Abstract
Heterochromosomes have now been reported for the male germ cells of the following mammals: man and rat (Guyer, '10); armadillo (Newman and Patterson, '10); opossum (Jordan, '11); guinea-pig (Stevens, '11); and bat (Jordan, '12). Winiwarter and Sainmont, '09, report a longitudinally split “monosome” in the oöcyte of the cat.
A comparative study of mammalian spermatogenesis reveals the absence of typical heterochromosomes in mongoose,∗ cat, squirrel, rabbit and pig. Heterochromosomes are clearly present at synapsis and prophase in the primary spermatocytes of the following forms: white mouse, sheep, horse, mule, dog and bull. Regarding dog, rabbit, and the monkey, the evidence is not yet decisive.

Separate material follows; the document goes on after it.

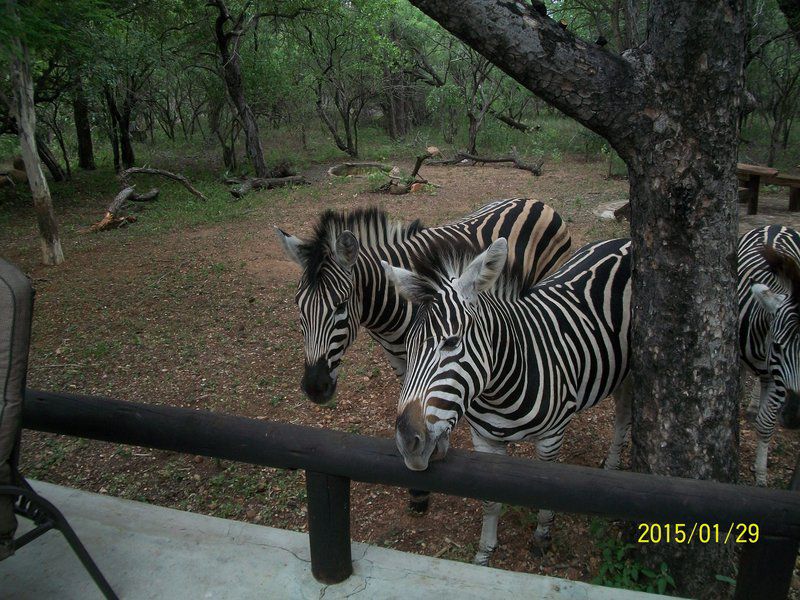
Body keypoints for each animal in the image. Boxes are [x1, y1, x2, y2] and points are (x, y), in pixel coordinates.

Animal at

At certain stages the heterochromosomes (chromosome-nucleoli) appear single (accessory; monosome), at others double or bipartite. The latter appearance suggests a pair of idiochromosomes; but the body is more probably a split accessory.
The absence of discernible heterochromosomes in the male, and their conspicuous presence in the female, of the cat indicates their presence in one or the opposite sex in all forms. If this hypothesis can be supported by evidence from the oocytes of mongoose, squirrel, pig, rabbit and similar forms, cogent additional confirmation is given to the idea of a special significance of heterochromosomes, probably in connection with the determination of sex.
A simple explanation of sex-determination suggested by these and other facts -and one in apparent accord with a large body of experimental and cytological data -would seem to be to regard the heterochromosome-complex or “X-element” (Wilson), contributed by the spermatozoön, as an inhibitor to male sex. Regarded in terms of Mendelian concepts, however, an apparent contradiction results in that the presence of a determiner (inhibitor to maleness) would here have to be recessive to its absence. But in terms of a quantitative interpretation two X-elements in the zygote would prevent, one X-element permit, the development of male sex.